*PROBLEM*
Write out word for word the stretch of the article on the ILO's centenary from "From the number" through "the global stage.".

*DOCUMENT SEGMENT*
100 years on, UN labour agency mission focussed on growing inequality, says Director-General

@ ILO The three symbolic keys representing tripartism used at the inauguration ceremony of the ILO Building. (1926)

This article is brought to you in association with the United Nations.

As it celebrates its centenary year, the International Labour Organization (ILO) must help to tackle inequality in the world of work through the efforts of its 180-plus members, said Director-General Guy Ryder on Wednesday.

The ILO chief’s message coincides with the launch of an interactive campaign promoting the work of the organization.

Founded by 44 countries in the aftermath of the First World War, the organization’s mission was to address growing and potentially explosive discontent with poor working conditions in Europe.

Today, that objective is shared by ILO’s 187 Member States, Mr Ryder maintained, in a statement to mark 100 years since the body was founded on 6 June, 1919.

Noting that the nature of work “has changed out of all recognition” in many parts of the world since 1919, thanks in large part to technological advances, Mr Ryder warned that many people have not seen the benefits.

“Hopes and fears are unevenly distributed,” he said. “Uncertainty is high and the levels of trust are all too low. And this tells us that the ILO centenary matters. It matters to us all, whatever the country you live in.”

From the number of hours we work to the principle of a fair wage and protection for injured or sick workers, these and many other social benefits and workplace rights that people from many nations take for granted, are the fruit of ILO’s intervention on the global stage.

Its work to improve labour laws and standards worldwide is symbolized by a triple-locking gate at its former headquarters in Geneva – now the home of the World Trade Organization (WTO) – whose keys are marked separately with each partner: governments, workers and employers.

Mr Ryder recalled that ILO’s role in promoting international peace through social justice was seen by some as a “wild dream” – a phrase first used by US President Franklin Roosevelt, ahead of the US decision to join the body in 1934.

Here’s what President Roosevelt said at the time: “I well remember that in those days the ILO was still a dream. To many it was a wild dream. Who had ever heard of governments getting together to raise the standards of labour on an international plane? Wilder still was the idea that the people themselves who were directly affected – the workers and the employers of the various countries – should have a hand with government in determining these labour standards.”

Born out of war and unrest

In 1919, the task of drafting the ILO Constitution was entrusted to a Labour Commission that was set up by Member States who took part in the Treaty of Versailles, which demanded reparations from a defeated Germany after the First World War.

The Commission met between January and April to write the Constitution, whose preamble highlights “unrest so great that the peace and harmony of the world are imperilled” – a reference to workers’ demands that the peace settlement should include measures for fairer working conditions, promoted through labour legislation and trade union rights.

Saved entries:

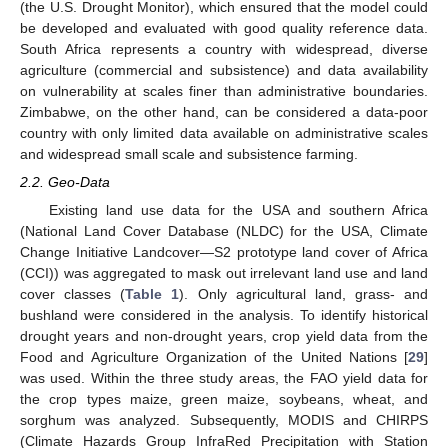
(the U.S. Drought Monitor), which ensured that the model could
be developed and evaluated with good quality reference data.
South Africa represents a country with widespread, diverse
agriculture (commercial and subsistence) and data availability
on vulnerability at scales finer than administrative boundaries.
Zimbabwe, on the other hand, can be considered a data-poor
country with only limited data available on administrative scales
and widespread small scale and subsistence farming.
2.2. Geo-Data
Existing land use data for the USA and southern Africa
(National Land Cover Database (NLDC) for the USA, Climate
Change Initiative Landcover—S2 prototype land cover of Africa
(CCI)) was aggregated to mask out irrelevant land use and land
cover classes (
Table 1
). Only agricultural land, grass- and
bushland were considered in the analysis. To identify historical
drought years and non-drought years, crop yield data from the
Food and Agriculture Organization of the United Nations [
29
]
was used. Within the three study areas, the FAO yield data for
the crop types maize, green maize, soybeans, wheat, and
sorghum was analyzed. Subsequently, MODIS and CHIRPS
(Climate Hazards Group InfraRed Precipitation with Station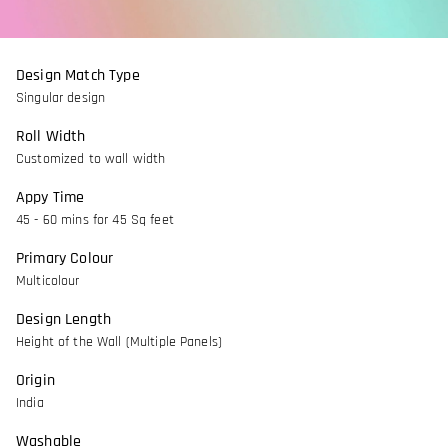
Design Match Type
Singular design
Roll Width
Customized to wall width
Appy Time
45 - 60 mins for 45 Sq feet
Primary Colour
Multicolour
Design Length
Height of the Wall (Multiple Panels)
Origin
India
Washable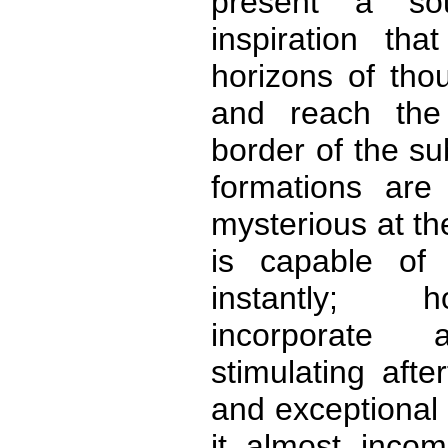
present a sou
inspiration tha
horizons of tho
and reach the
border of the s
formations are
mysterious at t
is capable of 
instantly; 
incorporate
stimulating afte
and exceptional t
it almost incom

*RESPONSE BELOW*
From the number of hours we work to the principle of a fair wage and protection for injured or sick workers, these and many other social benefits and workplace rights that people from many nations take for granted, are the fruit of ILO’s intervention on the global stage.